Visit: www.stringbag.net
Kathy Clark - New Ways of Thinking About Medicine, Law and Social Justice - soon to be a Taos Publication
The purpose of this project is to write a book which introduces new approaches, ways of thinking and practices to law and medicine and those associated with these professions, whether they are consultants, coaches, administrators, risk managers, or others. Health care is the focus of government and citizenry discussion and debate at the present time. Issues being debated include tort reform and “defensive medicine” (physicians practicing in ways that protect them from being sued but don’t necessarily help their patients), pitting physicians against attorneys in a culture of blame and finger-pointing. The analysis in this book describes new ways of thinking and alternatives to some areas of health care, such as medical malpractice litigation, disclosure, apology, healing, and reporting, among other issues. In addition to non-traditional approaches to these topics, the book also addresses the individualistic cultures of both law and medicine and opportunities to rethink and broaden those cultures and the language associated with them to one more collaborative and relational.
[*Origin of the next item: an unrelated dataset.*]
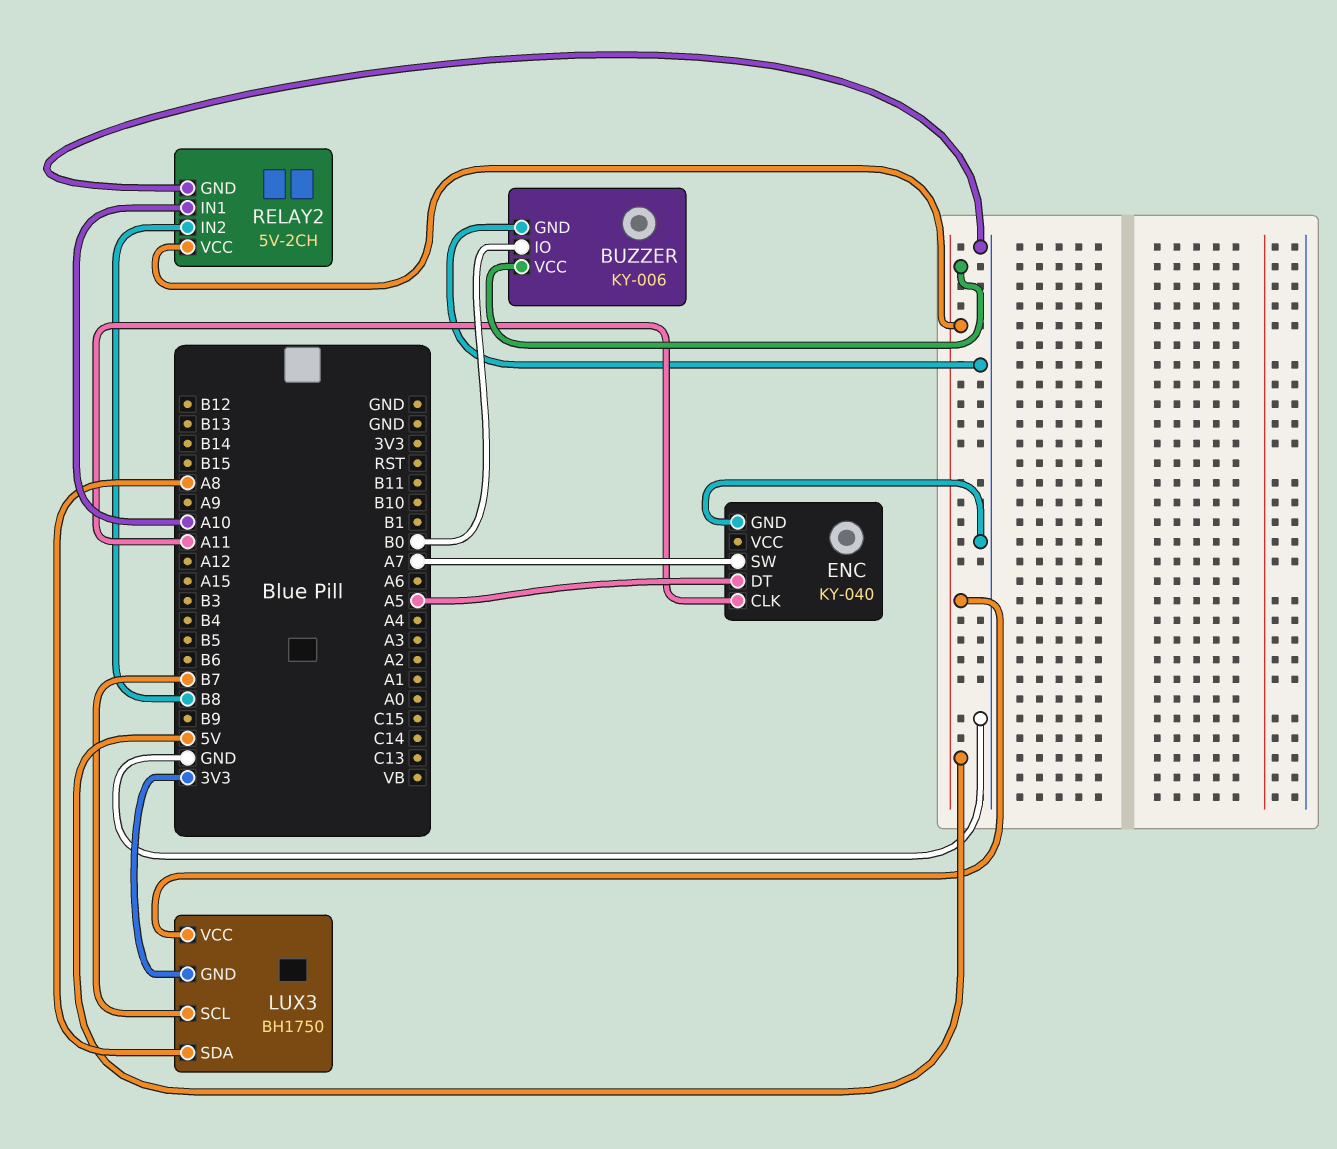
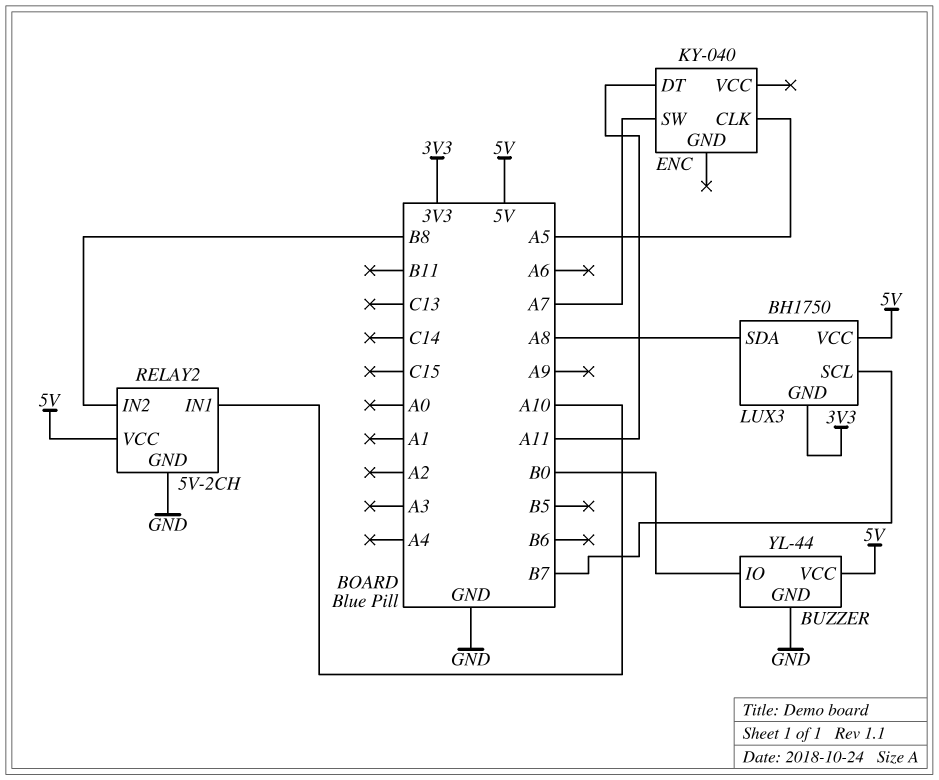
BUZZER: KY-006 -> YL-44
ENC pin CLK: A11 -> A5
ENC pin DT: A5 -> A11
ENC pin GND: GND -> none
If a collaborative process that supports resolution, transparency, and healing is introduced at the outset, giving trust and cooperation a chance to take hold, the litigation that follows will very likely be more collaborative and much less adversarial.
Laura Fruggeri - The Conference on the Social Relevance of Psychological Research
Funds were granted to support a conference on this topic in Italy, April 2011 that was a productive confrontation among Italian scholars working on psychology and social issues.. The conference participants had the opportunity to reflect and discuss with the presenters about the influence that the research has in constructing prejudice, stereotypes, beliefs, and opinions, and also the influence that prejudices, ideas, beliefs and stereotypes shared within the community, and by the researchers as part of it, have on the planning and the realization of research projects.